Looking back at your career, what are you most proud of?

Of the projects I have worked on, some stand out, such as Ilko Sascha-Kowalczuk’s End Game: The 1989 Revolution in East Germany, which I translated and Simone Lässig and Andreas Weiß’s edited volume The World of Children, whose introduction and conclusion I also translated. I also particularly enjoyed working on Mischa Honeck, Martin Klimke, and Anne Kuhlmann’s edited volume Germany and the Black Diaspora, and Martin Klimke and Maria Höhn’s monograph A Breath of Freedom. Some of these titles have found a wide readership, and it is very rewarding to feel that I played a role in making the books accessible to English-speaking audiences in the case of translations and generally more readable in the case of copy editing.

I also really enjoyed teaching before coming to the GHI, and it has been very rewarding to me to bring some teaching back into my work with the writing seminar.

 

You’ve been part of the GHI for nearly two decades. Looking back, what have you taken away from your time here, and how has your experience at the institute shaped you both professionally and personally?

There were special moments, to be sure.

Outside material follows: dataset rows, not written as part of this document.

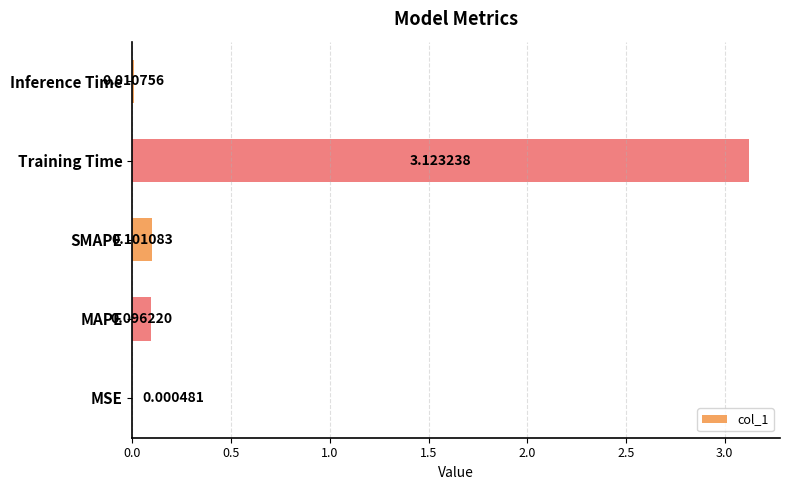

What is the sum of all values?

3.3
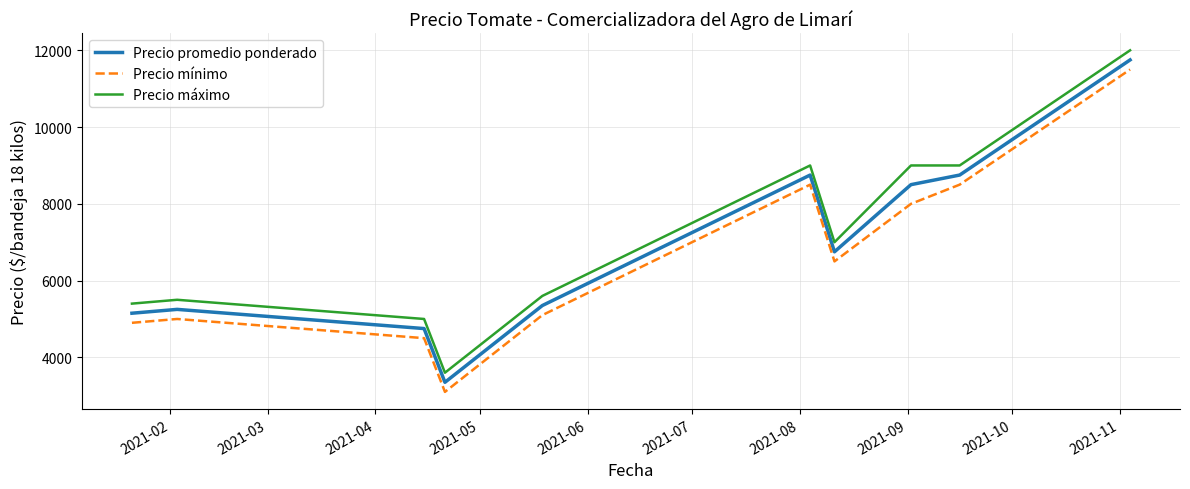

How many interior local peaks does the Precio mínimo series have?

2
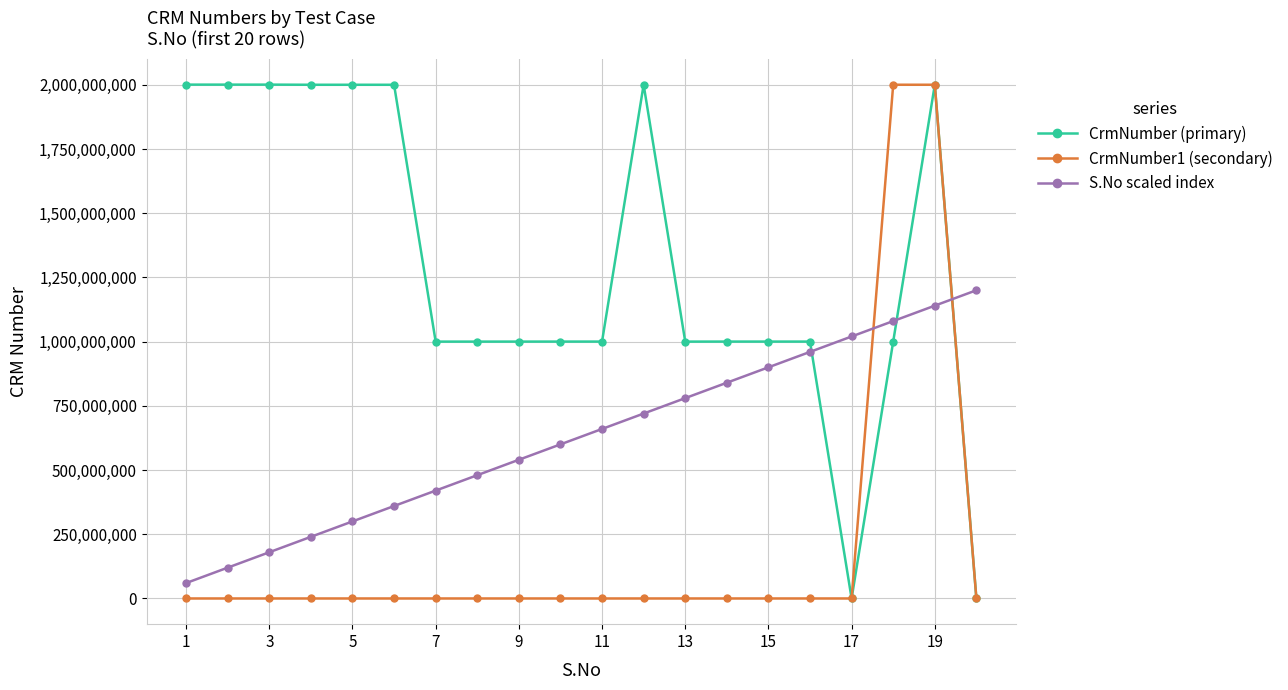

How many times do CrmNumber (primary) and S.No scaled index cross each other?

3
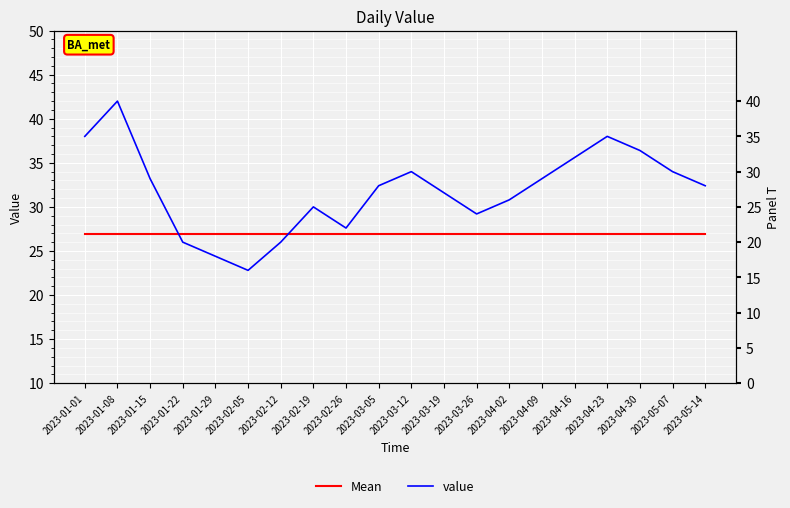

Which series has the largest range (max minus min)?

value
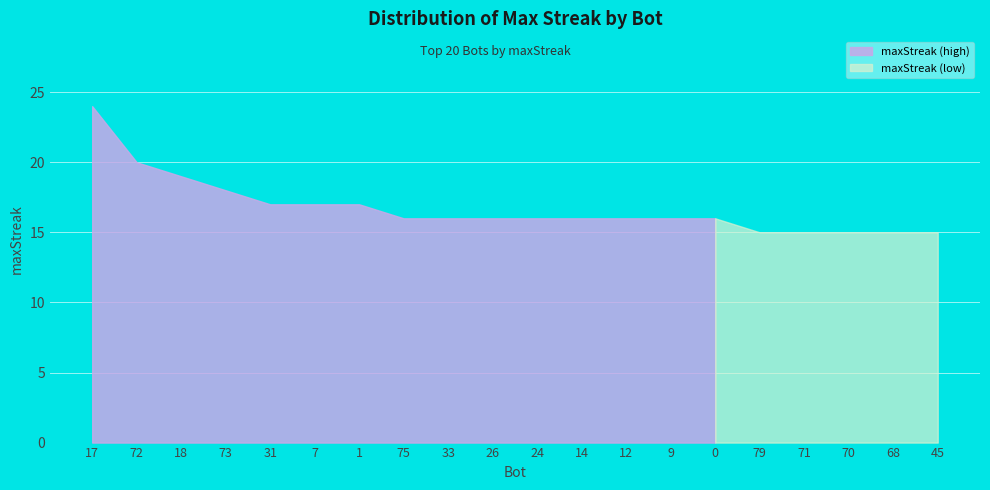

Reading left to right, what are all the values shown in this chart?

17=24	72=20	18=19	73=18	31=17	7=17	1=17	75=16	33=16	26=16	24=16	14=16	12=16	9=16	0=16	79=15	71=15	70=15	68=15	45=15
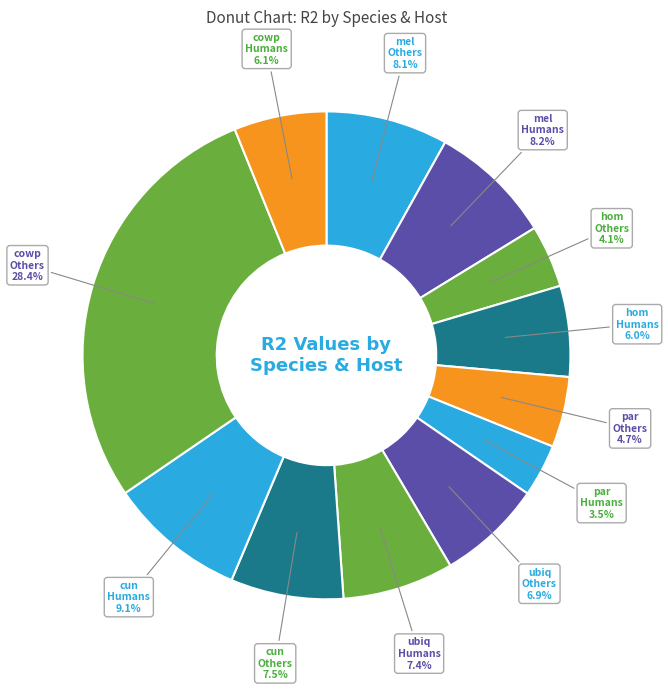

Does any single category account for the majority?

No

I feel particularly proud of translating the 2008 Gerd Bucerius Lecture presented by Jutta Limbach, the former chief justice of the Bundesverfassungsgericht. I also served as her personal liaison, picking her and her husband up at the airport and interpreting for them, including during the Q&A of that event. That was a real highlight. In general, it has been delightful to be adjacent to and get to talk personally with the important people who have passed through the institute’s doors, including among others Marianne Birthler, Gesine Schwan, and Ingo Schulze, whose GHI talk I also translated. Professionally, it has been very satisfying to feel like a part of something larger, to be part of a team. It is quite different from being a professor at a university, where I was usually one of the few representatives of German language and culture on campus, teaching German language primarily to beginners and German literature to a few German majors. Working at the GHI has given me a sense of community and belonging and has even me made me part of the German diaspora community in the DC area (even though I’m not German).

 

What do you like about Washington DC?

DC is both a political and a cultural hub. The whole world comes together here because of all the embassies, foreign foundations, and government departments. You can find a community of people for any kind of cultural activity which interests you. I just mentioned the greater German community in the region—but there is a community like that from just about everywhere. You can hear so many different languages being spoken on the streets. I have enjoyed being close to important political and cultural figures through my work, but I also loved the opportunities being in the DC area made available for my family in schools and extracurricular activities, and for me, too. My children got to go to some of the best public schools in America and visit world-class museums and see outstanding talents on stage from an early age. Growing up in rural Oklahoma, I knew how isolated one can feel in a small town. My family had to travel an hour to get to Oklahoma City to see concerts or even visit shopping malls or to experience a Michelin-star meal, so I wanted to be sure my children would have these opportunities growing up, and that I would have more opportunities to pursue my hobbies, primarily dancing and singing (I grew up in a very musical household). There is no shortage of dancing troupes, choirs, and amateur theater groups to join!